In Chip ’n Dale: Rescue Rangers, animated characters stay alongside live-action people — and never simply Disney characters. The film follows the two cartoon chipmunks, voiced by John Mulaney and Andy Samberg, as they reunite years after their present Rescue Rangers was canceled. As they seek for a lacking co-star from the present, their journey takes them throughout Hollywood, the place they meet cartoon characters from all through animation historical past. Practically each screenshot of Chip ’n Dale: Rescue Rangers is full of Easter eggs and visible references, from Seth Rogen’s Pumbaa from the “live-action” CG Lion King remake to My Little Pony: Friendship Is Magic’s Mane Six working throughout a conference ground.
But one among the director’s favourite cameos — and definitely the one he’s proudest of — is a smaller hat-tip that may get misplaced amid the greater, flashier references. It additionally pays homage to one among the unique creators of the Chip ’n Dale: Rescue Rangers tv present, Tad Stones.
“He co-created with another guy named Alan Zaslove back in the ’90s,” explains director and Lonely Island member Akiva Schaffer. “Alan was much older, like the mentor, and he has since passed away at an old age. Tad is still alive and well. And I got to Zoom with him a bunch and ask tons of questions.”

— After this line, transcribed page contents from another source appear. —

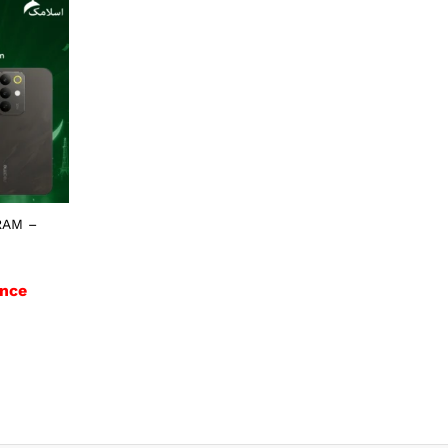
RAM –
nce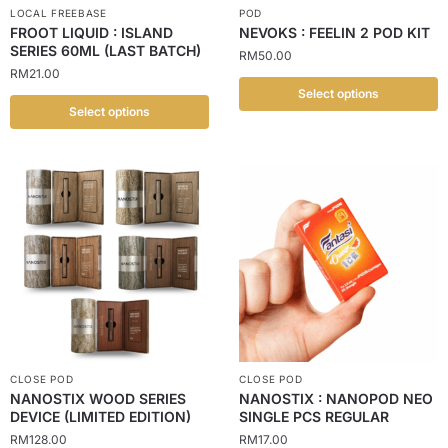
LOCAL FREEBASE
POD
FROOT LIQUID : ISLAND
NEVOKS : FEELIN 2 POD KIT
SERIES 60ML (LAST BATCH)
RM
50.00
RM
21.00
Select options
Select options
CLOSE POD
CLOSE POD
NANOSTIX WOOD SERIES
NANOSTIX : NANOPOD NEO
DEVICE (LIMITED EDITION)
SINGLE PCS REGULAR
RM
128.00
RM
17.00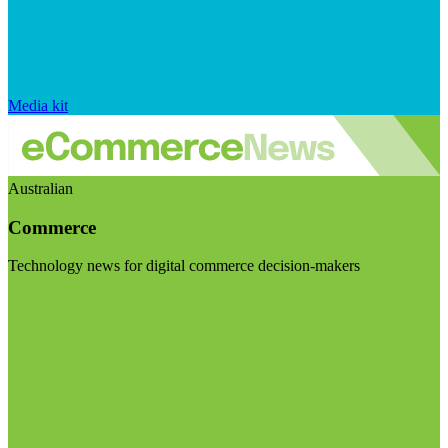
Media kit
Australian
Commerce
Technology news for digital commerce decision-makers
Visit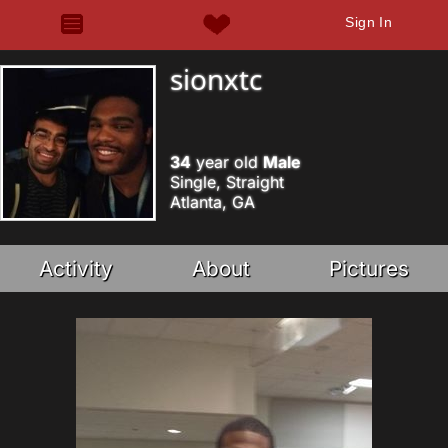
Sign In
sionxtc
34
year old
Male
Single, Straight
Atlanta, GA
Activity
About
Pictures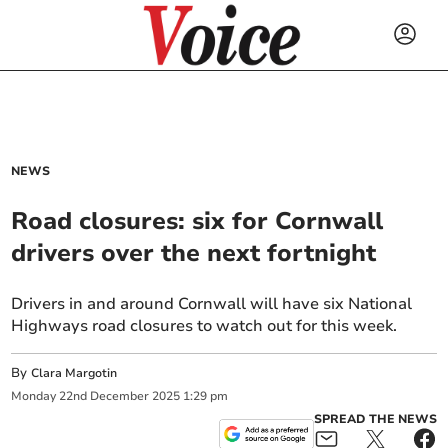
NEWS
Road closures: six for Cornwall
drivers over the next fortnight
Drivers in and around Cornwall will have six National
Highways road closures to watch out for this week.
By
Clara Margotin
Monday
22
nd
December
2025
1:29 pm
SPREAD THE NEWS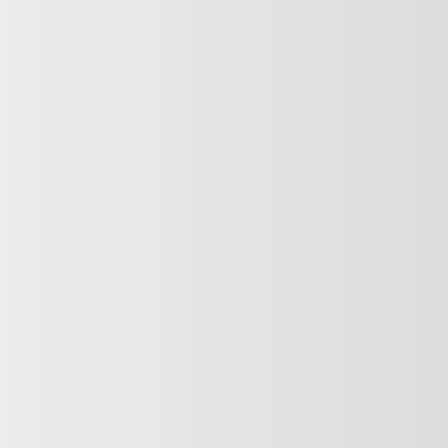
CONVEY VERTICALLY
Vertical conveying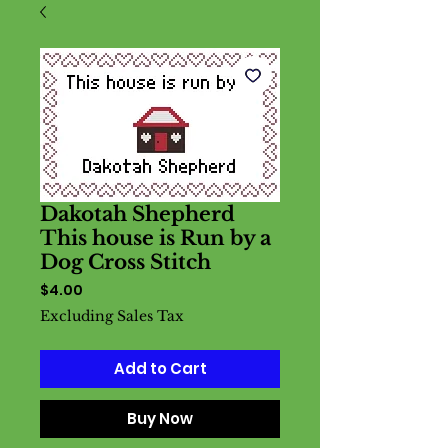
Dakotah Shepherd
This house is Run by a
Dog Cross Stitch
Price
$4.00
Excluding Sales Tax
Add to Cart
Buy Now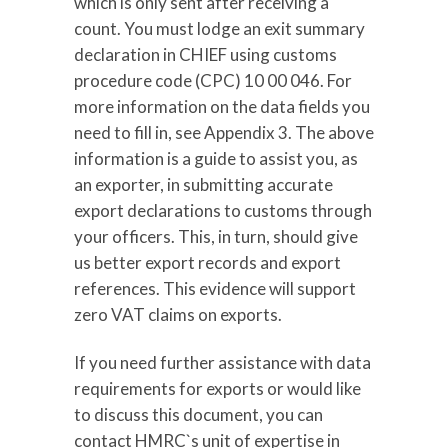
which is only sent after receiving a
count. You must lodge an exit summary
declaration in CHIEF using customs
procedure code (CPC) 10 00 046. For
more information on the data fields you
need to fill in, see Appendix 3. The above
information is a guide to assist you, as
an exporter, in submitting accurate
export declarations to customs through
your officers. This, in turn, should give
us better export records and export
references. This evidence will support
zero VAT claims on exports.
If you need further assistance with data
requirements for exports or would like
to discuss this document, you can
contact HMRC`s unit of expertise in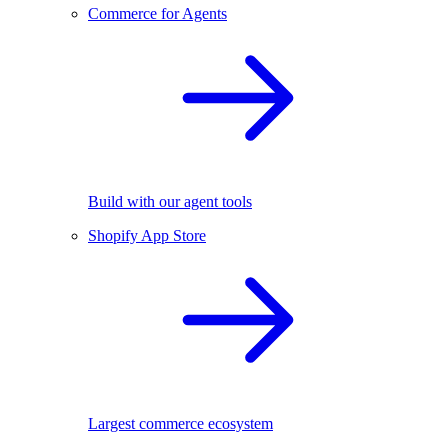
Commerce for Agents
Build with our agent tools
Shopify App Store
Largest commerce ecosystem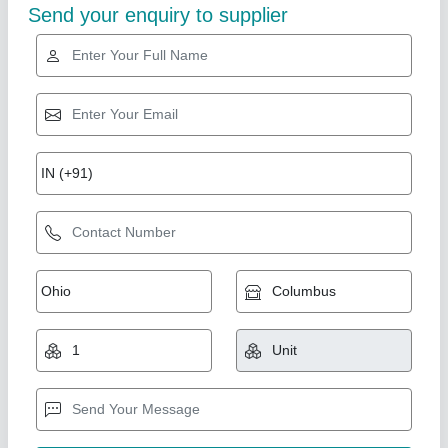
Gold Certified
Laser Engraving Machine For Metal
₹ 2,41,000
Acceptable File Format
: BMP, JPG
Brand
: Sparkle Laser Technology Llp
Compatible Software
: Auto CAD, Coreldraw, Photoshop
Country of Origin
: Made in India
Sparkle Laser Technology LLP, Surat, Gujarat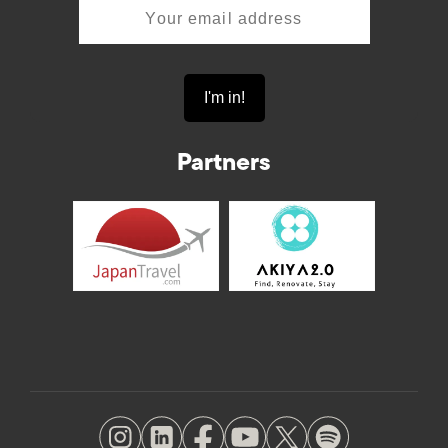
Partners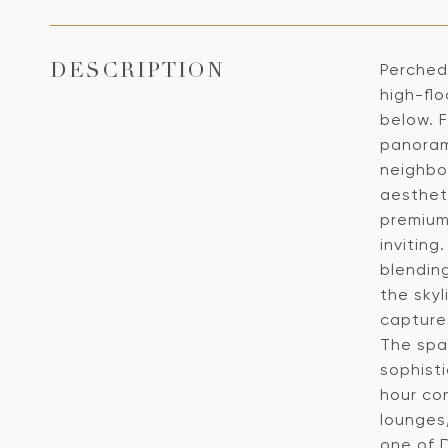
Perched 
DESCRIPTION
high-fl
below. 
panoram
neighbo
aestheti
premium
inviting
blendin
the skyl
captures
The spa
sophisti
hour con
lounges
one of 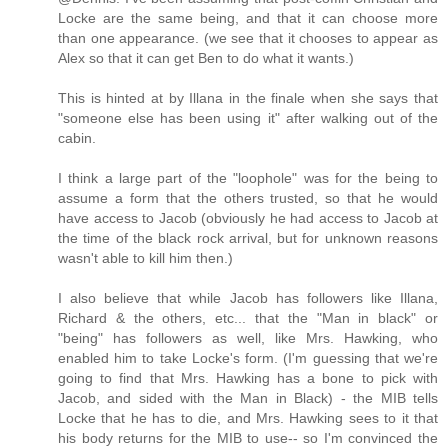
Locke are the same being, and that it can choose more
than one appearance. (we see that it chooses to appear as
Alex so that it can get Ben to do what it wants.)
This is hinted at by Illana in the finale when she says that
"someone else has been using it" after walking out of the
cabin.
I think a large part of the "loophole" was for the being to
assume a form that the others trusted, so that he would
have access to Jacob (obviously he had access to Jacob at
the time of the black rock arrival, but for unknown reasons
wasn't able to kill him then.)
I also believe that while Jacob has followers like Illana,
Richard & the others, etc... that the "Man in black" or
"being" has followers as well, like Mrs. Hawking, who
enabled him to take Locke's form. (I'm guessing that we're
going to find that Mrs. Hawking has a bone to pick with
Jacob, and sided with the Man in Black) - the MIB tells
Locke that he has to die, and Mrs. Hawking sees to it that
his body returns for the MIB to use-- so I'm convinced the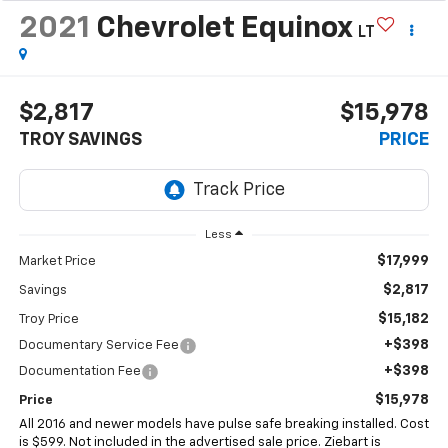
2021
Chevrolet Equinox
LT
$2,817
$15,978
TROY SAVINGS
PRICE
Less
$17,999
Market Price
$2,817
Savings
$15,182
Troy Price
+$398
Documentary Service Fee
+$398
Documentation Fee
$15,978
Price
All 2016 and newer models have pulse safe breaking installed. Cost
is $599. Not included in the advertised sale price. Ziebart is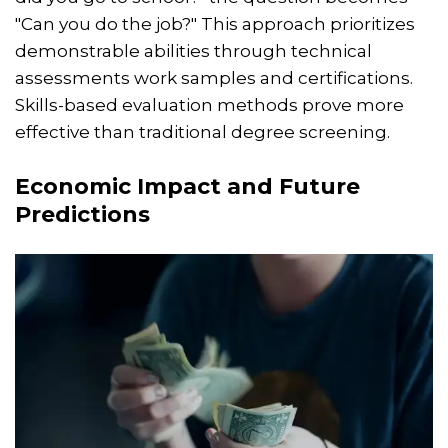
"Can you do the job?" This approach prioritizes
demonstrable abilities through technical
assessments work samples and certifications.
Skills-based evaluation methods prove more
effective than traditional degree screening.
Economic Impact and Future
Predictions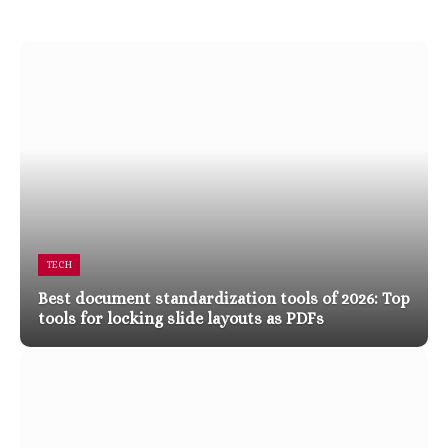
TECH
Best document standardization tools of 2026: Top
tools for locking slide layouts as PDFs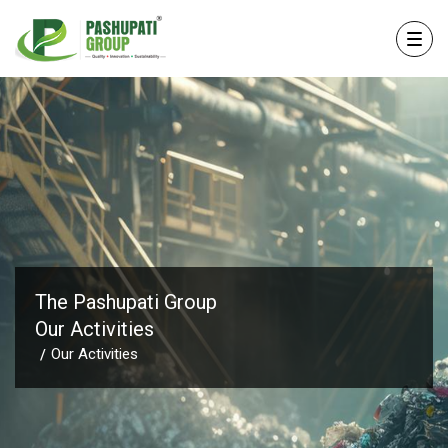
The Pashupati Group
Our Activities
Our Activities
/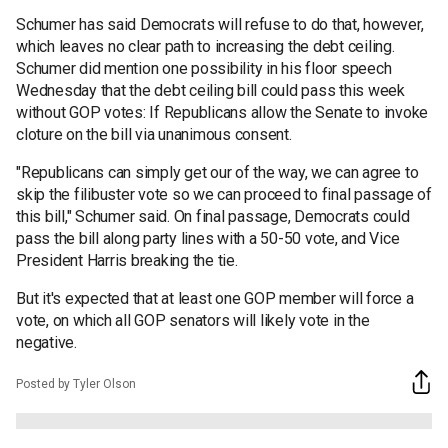
Schumer has said Democrats will refuse to do that, however,
which leaves no clear path to increasing the debt ceiling.
Schumer did mention one possibility in his floor speech
Wednesday that the debt ceiling bill could pass this week
without GOP votes: If Republicans allow the Senate to invoke
cloture on the bill via unanimous consent.
"Republicans can simply get our of the way, we can agree to
skip the filibuster vote so we can proceed to final passage of
this bill," Schumer said. On final passage, Democrats could
pass the bill along party lines with a 50-50 vote, and Vice
President Harris breaking the tie.
But it's expected that at least one GOP member will force a
vote, on which all GOP senators will likely vote in the
negative.
Posted by Tyler Olson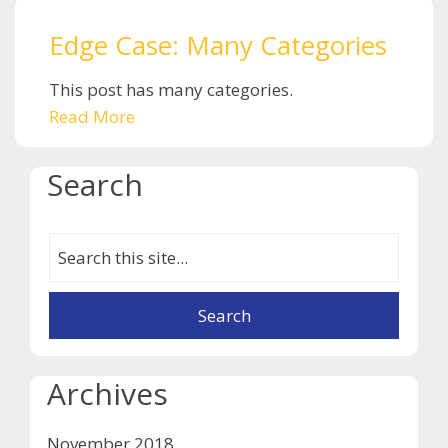
Edge Case: Many Categories
This post has many categories.
Read More
Search
Archives
November 2018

In addition to creating Chip ’n Dale: Rescue Rangers, Stones additionally wrote and produced Darkwing Duck and produced different Disney exhibits, like Buzz Lightyear of Star Command and the Hercules and Aladdin animated TV spinoffs. He’s labored on quite a lot of direct-to-video Disney sequels, equivalent to Aladdin 2: The Return of Jafar and Aladdin and the King of Thieves.
Stones doesn’t make a bodily look in the film. Instead, his cameo is available in the type of a cellphone name, a tiny little reference that may go unnoticed except you’re intimately conversant in the voices of late-Eighties and early-Nineteen Nineties animators.
“In the movie, there’s a moment when [Chip and Dale] are in [their] young Hollywood times and they’re trying to get their career started, and they get the phone call,” Schaffer tells Polygon. “And there’s a voice on the other end that’s like a Disney executive saying Chip, Dale, how would you like your own show? And that’s Tad [Stones]’s voice.”
Chip ’n Dale: Rescue Rangers is out on Disney Plus on May 20.